Ecologically-based rodent management was coined about 20 years ago [16] as a strategy that combines an Integrated Pest Management
approach with a thorough knowledge of the rodent ecology, enabling interventions to be precisely pointed in time and space, whilst being ecologically and economically sustainable. This requires a very good understanding of the rodent demography, life history, space use, dispersal capacities as well appropriate documentation of pathogen presence and transmission patterns in the rodent population.

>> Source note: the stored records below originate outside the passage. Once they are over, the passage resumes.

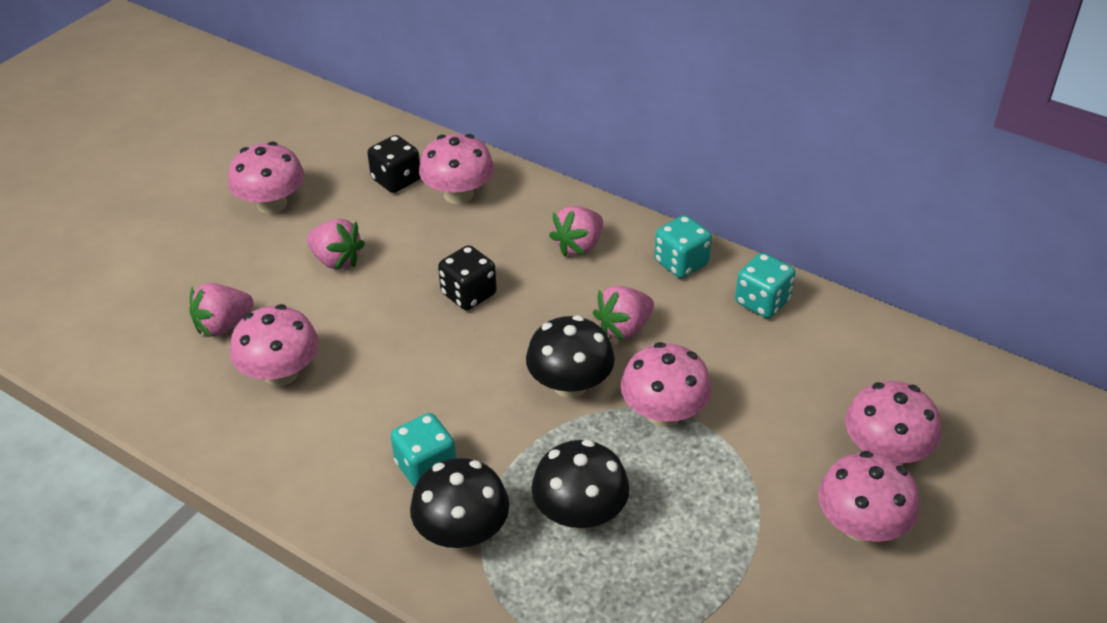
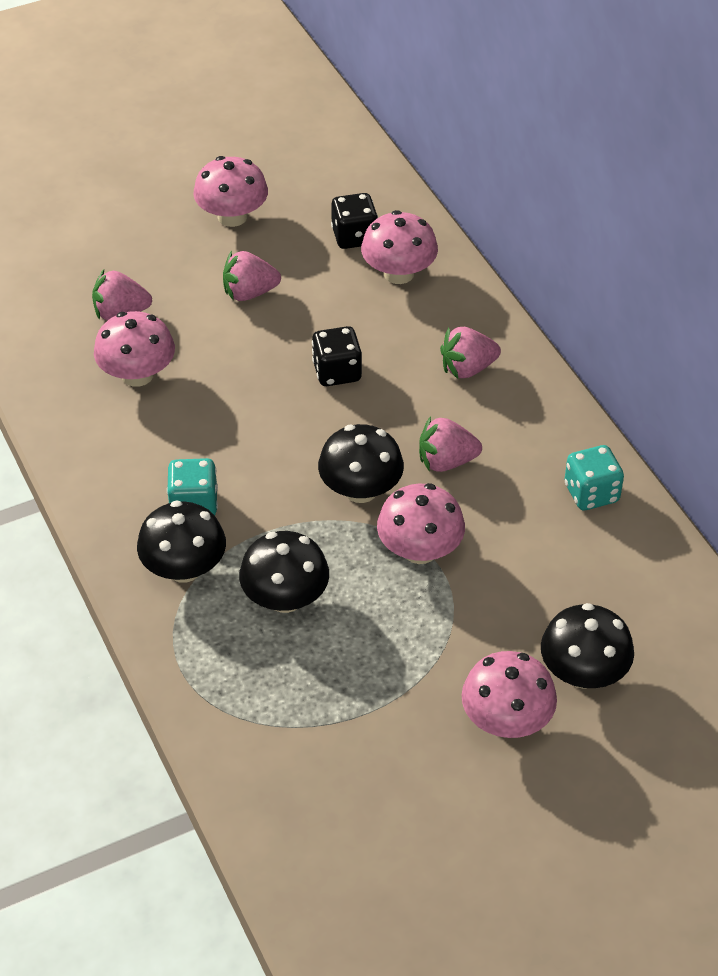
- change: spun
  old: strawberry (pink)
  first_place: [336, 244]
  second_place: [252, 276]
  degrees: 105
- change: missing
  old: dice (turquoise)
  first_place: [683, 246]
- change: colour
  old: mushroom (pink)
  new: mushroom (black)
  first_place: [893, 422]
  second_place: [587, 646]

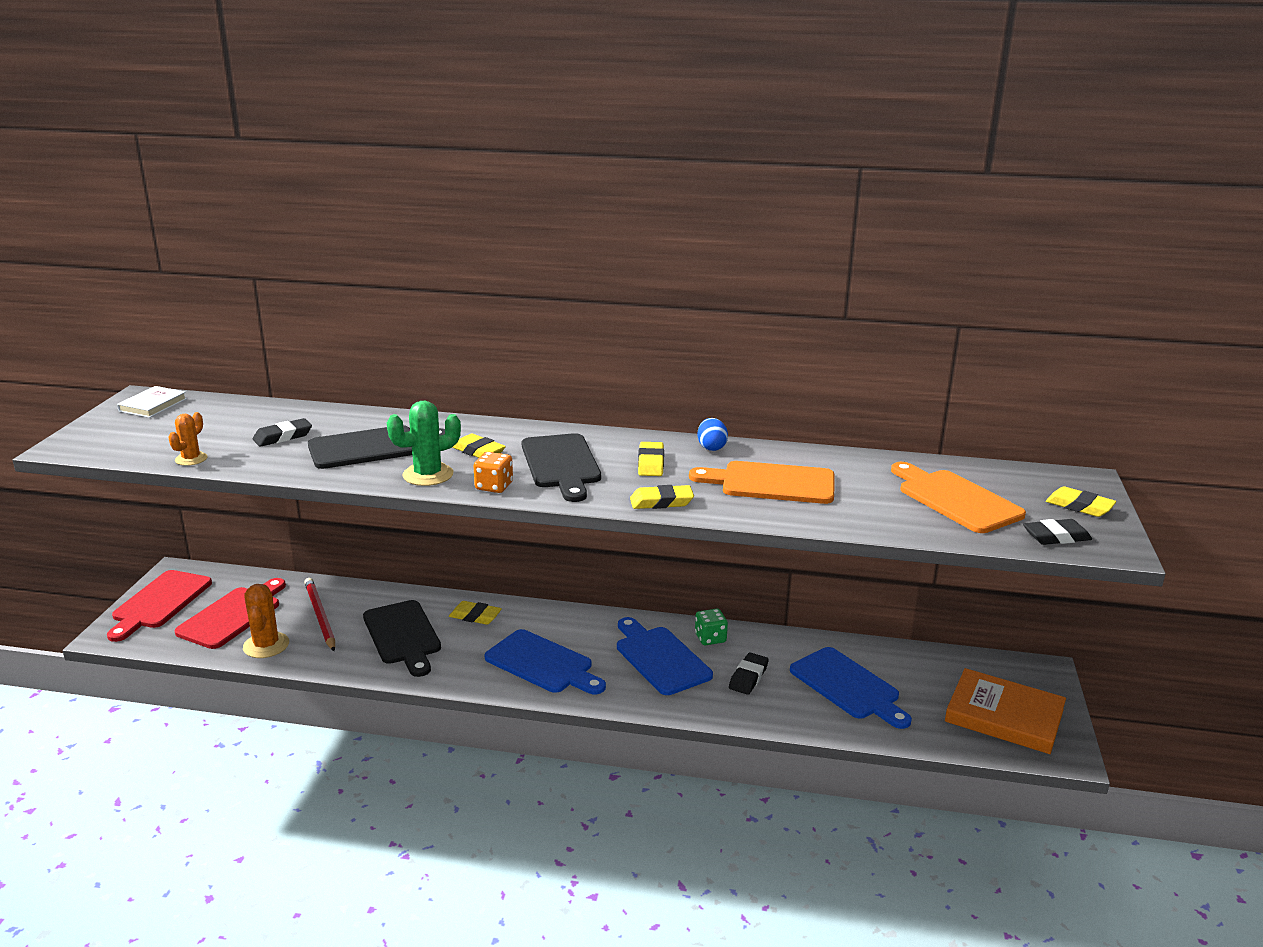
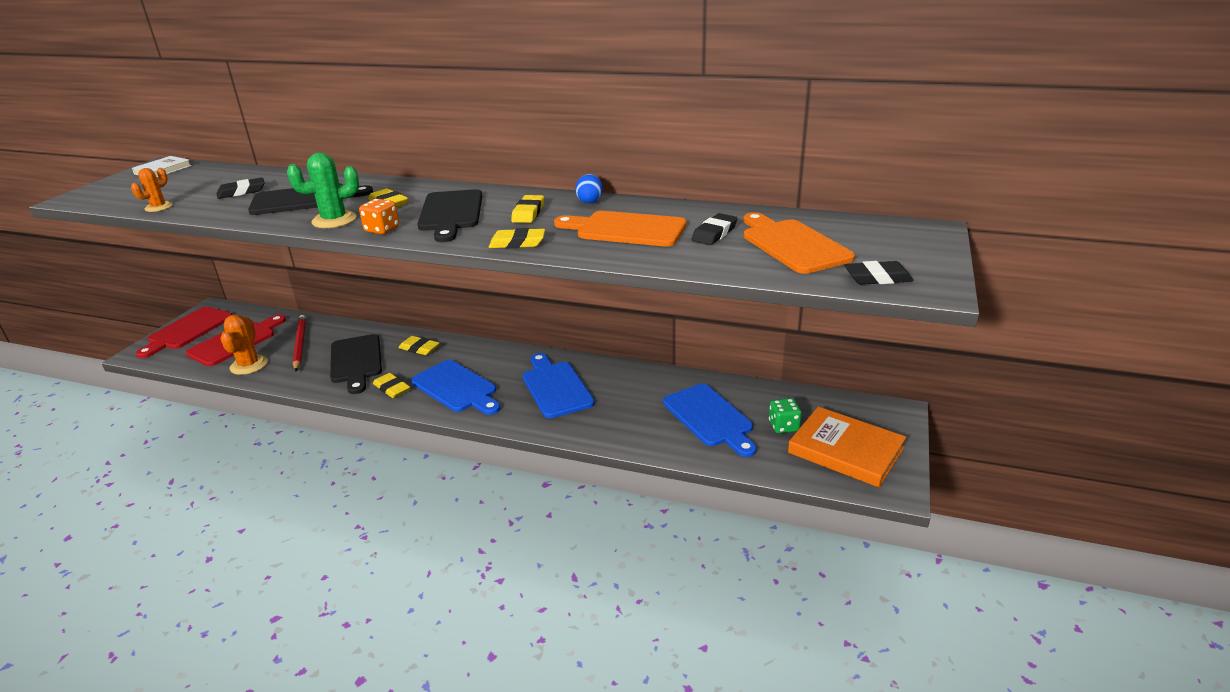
- change: relocated
  old: dice (green)
  first_place: [711, 627]
  second_place: [785, 415]
- change: relocated
  old: eraser (black)
  first_place: [749, 674]
  second_place: [714, 229]
- change: relocated
  old: eraser (yellow)
  first_place: [1081, 501]
  second_place: [391, 385]

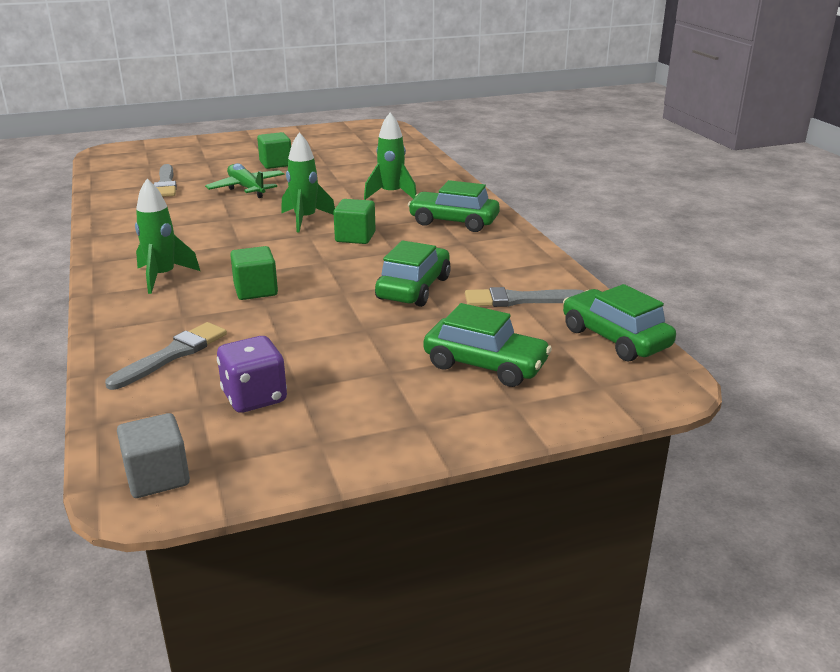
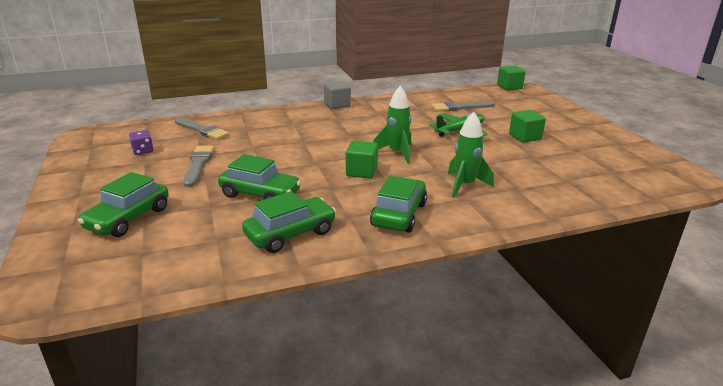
- change: relocated
  old: cube (grey)
  first_place: [153, 455]
  second_place: [337, 95]
- change: missing
  old: rocket (green)
  first_place: [167, 236]
- change: size
  old: dice (purple)
  first_place: [252, 374]
  second_place: [141, 142]
  factor: 0.65
- change: relocated
  old: cube (green)
  first_place: [254, 273]
  second_place: [511, 77]
- change: relocated
  old: brush (grey)
  first_place: [525, 297]
  second_place: [198, 166]
- change: relocated
  old: car (green)
  first_place: [619, 323]
  second_place: [289, 222]

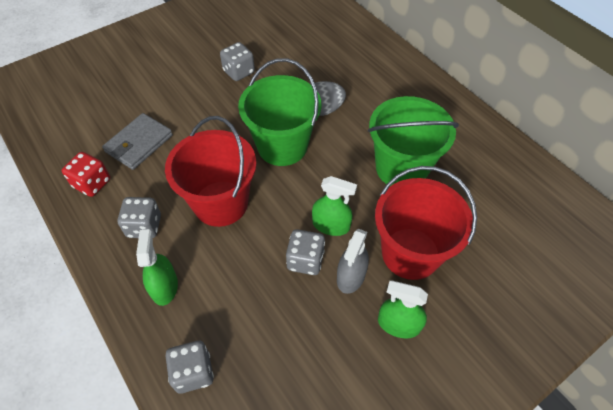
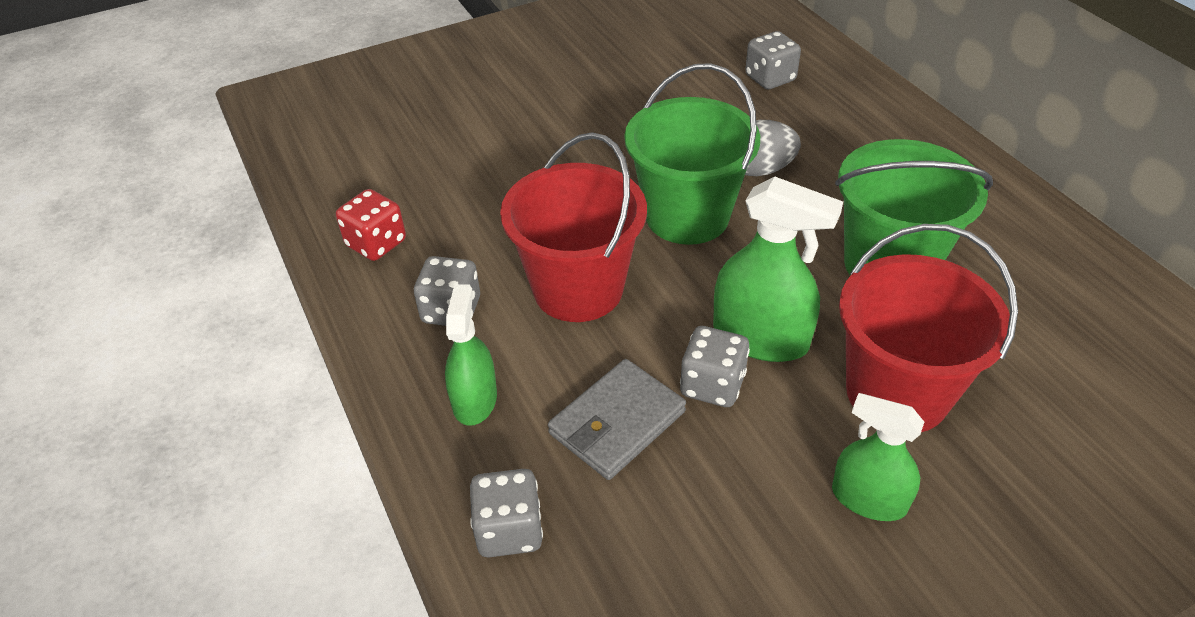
- change: relocated
  old: wallet (grey)
  first_place: [137, 141]
  second_place: [617, 419]
- change: relocated
  old: dice (grey)
  first_place: [237, 61]
  second_place: [773, 60]
- change: size
  old: spray bottle (green)
  first_place: [334, 206]
  second_place: [778, 269]
  factor: 1.51
- change: missing
  old: spray bottle (grey)
  first_place: [353, 261]

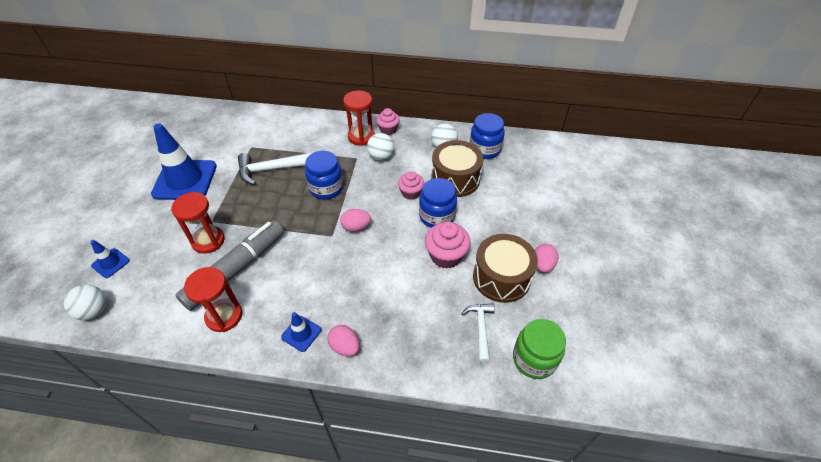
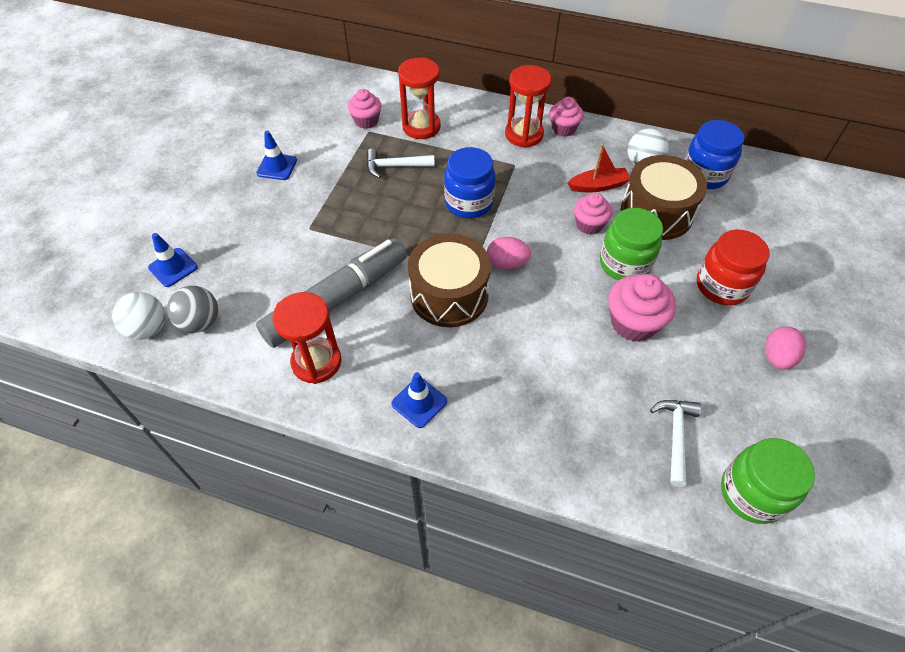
- change: size
  old: traffic cone (blue)
  first_place: [184, 161]
  second_place: [276, 155]
  factor: 0.46
- change: relocated
  old: hourglass (red)
  first_place: [198, 223]
  second_place: [419, 98]
- change: size
  old: hammer (white)
  first_place: [276, 168]
  second_place: [401, 163]
  factor: 0.64
- change: missing
  old: egg (pink)
  first_place: [343, 341]
- change: missing
  old: ball (white)
  first_place: [380, 147]
- change: colour
  old: jar (blue)
  new: jar (green)
  first_place: [438, 203]
  second_place: [631, 244]
- change: relocated
  old: drum (brown)
  first_place: [505, 268]
  second_place: [449, 280]
- change: appeared
  new: ball (grey)
  second_place: [192, 309]
- change: appeared
  new: cupcake (pink)
  second_place: [364, 109]
- change: appeared
  new: boat (red)
  second_place: [598, 168]
- change: appeared
  new: jar (red)
  second_place: [733, 267]

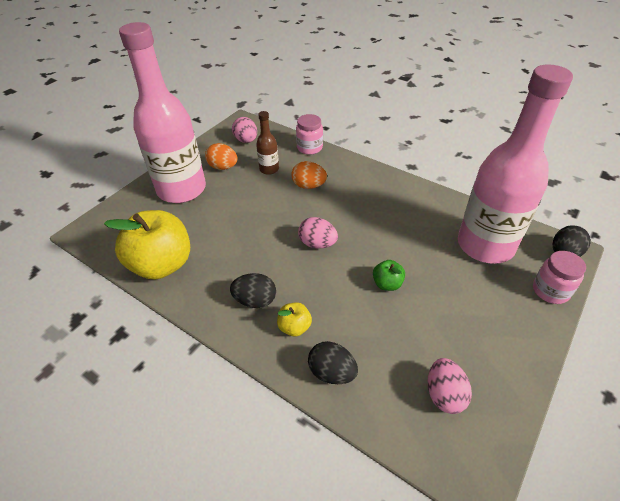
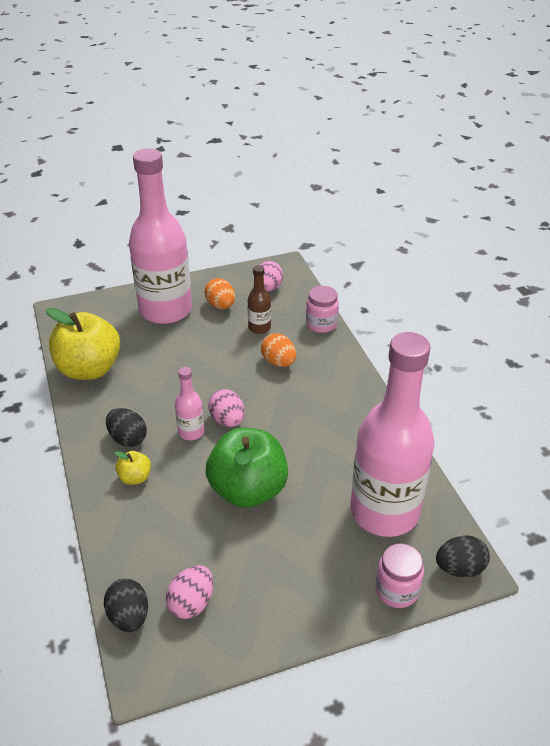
- change: relocated
  old: egg (black)
  first_place: [333, 362]
  second_place: [126, 605]
- change: size
  old: apple (green)
  first_place: [389, 275]
  second_place: [247, 468]
  factor: 2.27
- change: appeared
  new: bottle (pink)
  second_place: [189, 403]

Proper understanding of transmission mechanisms is crucial since killing hosts may have unexpected effects on the spreading of an infection [17, 18]. While there is a large body of literature about the ecology of rodents in the wild, the information about the aspects mentioned above is remarkably scarce for the peri-domestic rodents living on or near farms.

References

  1. Zeeh, F., B. Vidondo, and H. Nathues, 2020, Prev.Vet.Med. 174.
  2. Backhans, A., et al., 2013, Epidemiol.Infection. 141(9): p. 1885-1891.
  3. Muller, T., et al., 2011, Arch.Virol. 156(10): p. 1691-1705.
  4. Zhai, S.L., et al., 2019, Frontiers in Veterinary Science. 6.
  5. Maurice, H., et al., 2007, Prev.Vet.Med. 78(1): p. 24-34.
  6. Vansteenkiste, K., et al., 2016, Porcine Health Management. 2.
  7. Cummings, C.O., et al., 2019, Frontiers in Ecology and Evolution. 7.
  8. Velkers, F.C., et al., 2017, Veterinary Quarterly. 37(1): p. 182-194.
  9. Truong, Q.L., et al., 2013, J.Vet.Med.Sci. 75(12): p. 1647-1650.
  10. Fasina, F.O., et al., 2012, Prev.Vet.Med. 107(1-2): p. 65-75.
  11. Boinas, F., et al., 2014, Journal of Vector Ecology. 39(2): p. 238-248.
  12. Chen, Z., et al., 2019, Syst.Appl.Acarol. 24(1): p. 180-184.
  13. Mrochen, D.M., et al., 2018, Int.J.Med.Microbiol. 308(6): p. 590-597.
  14. Sorensen, A.I.V., et al., 2018, Prev.Vet.Med. 159: p. 22-29.
  15. Buckle, A., 2013, Pest Management Science. 69(3): p. 334-341.
  16. Singleton, G.R., et al., Ecologically-based management of rodent pests. 49 ed. ACIAR Monograph. 1999, Canberra: ACIAR.
  17. Bielby, J., et al., 2016, Plos One. 11(10).
  18. Lee, M.J., et al., 2018, Emerg.Inf.Dis. 24(2): p. 356-360.